UK police chief superintendent epaulette

In the British police, a chief superintendent (Ch Supt; or colloquially "chief super") is senior to a superintendent and junior to an assistant chief constable (or a commander in the Metropolitan Police or City of London Police).

The rank of chief superintendent was first introduced into the Metropolitan Police in 1949, when superintendents were regraded to the new rank, and has since been adopted in all British police forces. However, the rank had been used previously to this in some forces in certain circumstances. For example, in 1920 the deputy head of Shropshire Constabulary bore the official title of "chief superintendent and deputy chief constable" and in 1927, Lancashire Constabulary had two chief superintendents who were junior to the assistant chief constable.

Between 1949 and 1968, chief superintendent was junior to deputy commander in the Metropolitan Police, and between 1953 and 1974 it was immediately senior to superintendent grade I.

Traditionally, chief superintendents have commanded divisions, but since widespread reorganisation in the 1990s many forces have abandoned divisions for different forms of organisation and the areas commanded by chief superintendents vary widely from force to force. In most forces, however, they still command the largest territorial subdivisions, often known generally as basic command units (BCUs). The rank of chief superintendent was abolished on 1 April 1995 following recommendations made in the Sheehy Report, later confirmed by the Police Act 1996, although officers already holding the rank could continue to hold it.
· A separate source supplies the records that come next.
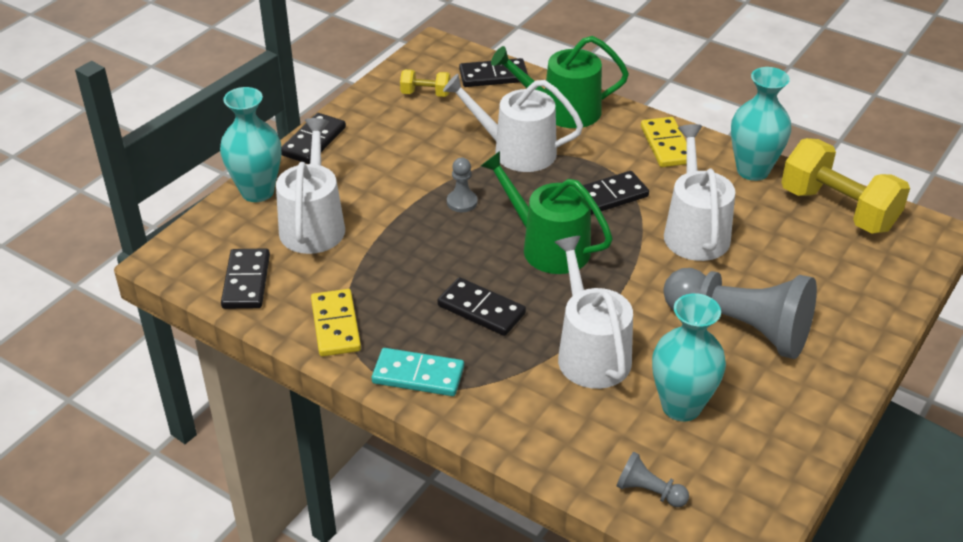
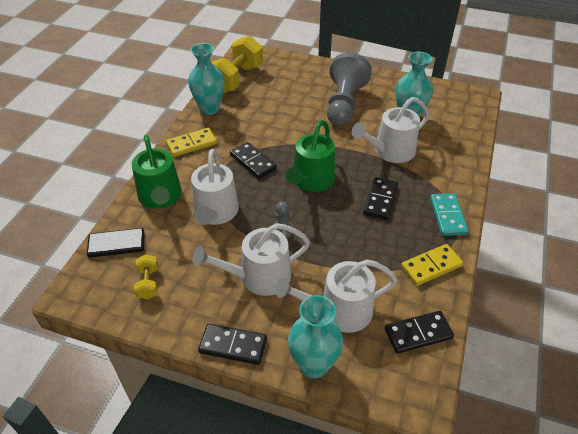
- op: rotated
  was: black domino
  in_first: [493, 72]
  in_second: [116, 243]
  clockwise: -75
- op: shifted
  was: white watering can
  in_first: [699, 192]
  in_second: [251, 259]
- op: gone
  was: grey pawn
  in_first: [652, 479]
The Home Office officially reintroduced the rank of chief superintendent on 1 January 2002, under the terms of the Criminal Justice and Police Act 2001.

The senior detective and commander of the criminal investigation department in most forces is a detective chief superintendent (DCS or Det Ch Supt); in the Metropolitan Police, however, a DCS might command only a branch of the CID, and the head of the CID in each district was formerly also a DCS. Chief superintendents might also command other headquarters departments.

The rank badge, worn on the epaulettes, is a bath star ("pip") below a crown, the same rank badge worn by a lieutenant-colonel in the British Army. Metropolitan Police chief superintendents wore a crown over two stars until the abolition of the rank of superintendent grade I in 1974, after which they changed to the latter's rank badge, which was already worn by chief superintendents elsewhere in the country.